• _SELECTION_
━━━━

Since early childhood, my worst nightmares always involved erupting volcanoes reaching out toward me, growing in size and its lava pursuing me. (It may have begun after I read about that volcano in South America that started out as a small, smoking hole in a farmer's cropland, that he first thought was a cigarette that he couldn't stamp out, then grew up to several thousand feet, consuming his entire farm along with the surrounding countryside.) You would never get me to live there, no matter how much you paid me. And people actually paid to live in Leilani Estates? All those people deserve honorable mention at least in the Darwin Awards!

And how long will it be before Nanawale Estates gets hit again?

If ever any place were too dangerous for human habitation, and should be closed to development by order of the government, the southeast part of the Big Island should be it. But of course, government wants tax money, and the more residences, the more taxes can be assessed.
(05-25-2018, 04:57 PM)Ron Lambert Wrote: I wonder if anyone in Leilani Estates has homeowners insurance that will cover volcanic eruptions. If so, then who would be daft enough to invest in those insurance companies?

There are a lot of them who have insurance, but some didn't.  If you get homeowners insurance with a 'volcanic/lava' clause, the cost automatically goes way up.  I'm sure the insurance companies are big enough to spread any losses across the board.

━━━━

• _ENTRIES SUPPLIED_

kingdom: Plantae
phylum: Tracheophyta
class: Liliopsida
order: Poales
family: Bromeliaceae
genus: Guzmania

━━━━

• _WRITTEN TASK 1_
In the forum text, what happens to the cost of homeowners insurance that includes a 'volcanic/lava' clause?
• _WRITTEN TASK 2_
Please list every place named in the forum text.
The data above is separate from the forum text.

• _FULL SOLUTION 1_
The cost automatically goes way up.

• _FULL SOLUTION 2_
South America, Leilani Estates, Nanawale Estates, the Big Island